The designed system consists of an audio network that covers two different buildings across a street, and it includes three LV1’s, one Avid VENUE D-Show, one Pro Tools HDX, two Behringer X32 mixers, one Zilia 3D ambience microphone, and 14 Waves SoundGrid devices (excluding various DAW computers), including four DSPRO StageGrid 4000 stageboxes, three DiGiGrid IOC audio interfaces, one DiGiGrid IOX high-count interface, two DiGiGrid DLI interfaces, two DN32-WSG cards for Behringer, one Waves DMI interface and one DiGiGrid D portable desktop interface.
“The compact DiGiGrid D interface moves all over both buildings, depending on where the TV hosts are placed,” he notes. “The latest addition to the system is a 3D immersive audio mixing system that complements a 360-video content destined to COTR VR campus. Virtual Reality is the best way to remotely be part of the COTR experience. This setup is wonderfully modular and expandable. As your audio needs evolve, the system can grow too. Our project is proof: we started with a single LV1 as a simple broadcast mixer, and evolved to an entire audio network that covers two multi-story buildings.”
The church doesn’t have a dedicated person for monitor mixing. Each musician controls their own mix wirelessly with an iPad running the Waves MyMon personal mixing app, which “communicates” with the LV1. “Having the MyMon app was indispensable in the selection of the LV1,” Martinez says. “The monitor LV1 can be fully mixed and cued from the stage, FOH and broadcast positions, with the latter two having absolute control over the monitor console. The more experienced FOH and broadcast engineers can assist musicians from their own position.

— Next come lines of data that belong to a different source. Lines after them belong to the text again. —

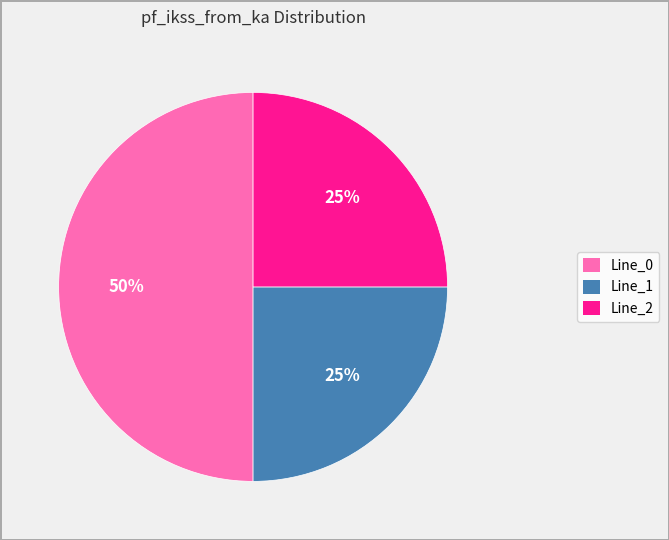

To the nearest percent, what is the combined percentage of Line_2 and Line_1?

50%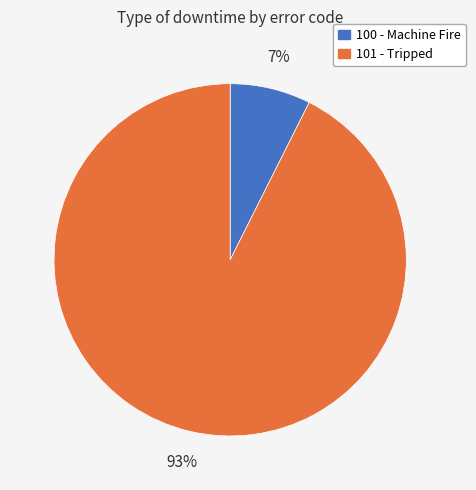

True or false: 100 - Machine Fire accounts for 16% of the total.

False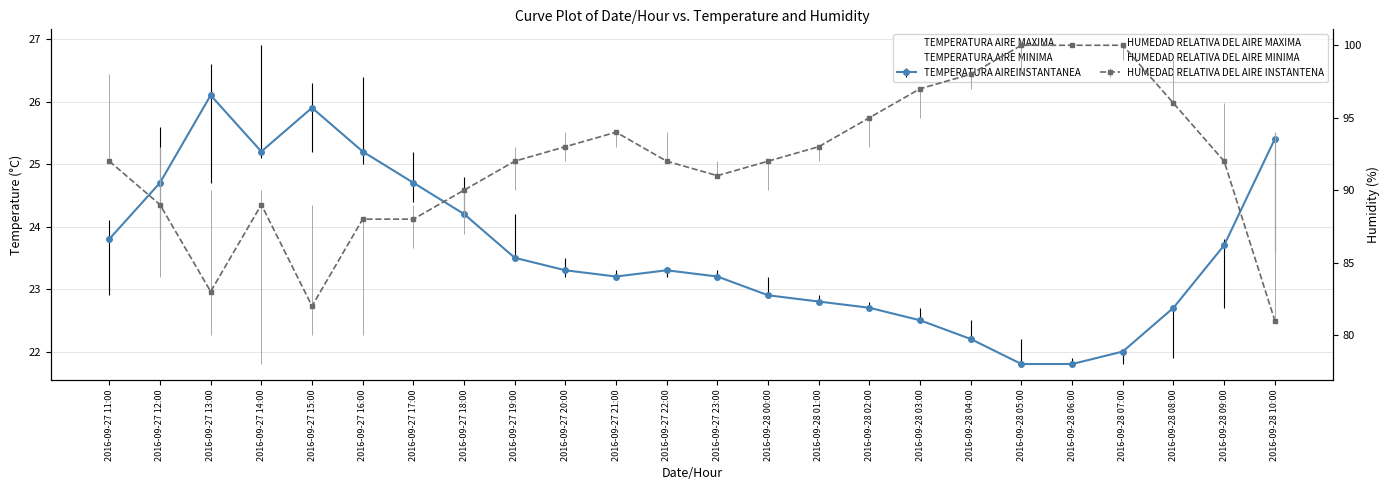

What is the sum of all HUMEDAD RELATIVA DEL AIRE MINIMA values?

2158.0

“The LV1/SoundGrid system allows us to have an elaborated internal communication system through a dedicated matrixing system that receives fifteen talkback/communication inputs and distributes to seven destinations throughout both buildings. Before the LV1, there was no way of getting completely rid of the sinful mono IEM mix. Now, every IEM mix is stereo. Any instrument can have its own stereo reverb without complicated routing or mixing procedures. Having the reverb as part of the channel signal flow keeps the proper relation between dry and wet at every monitor mix.”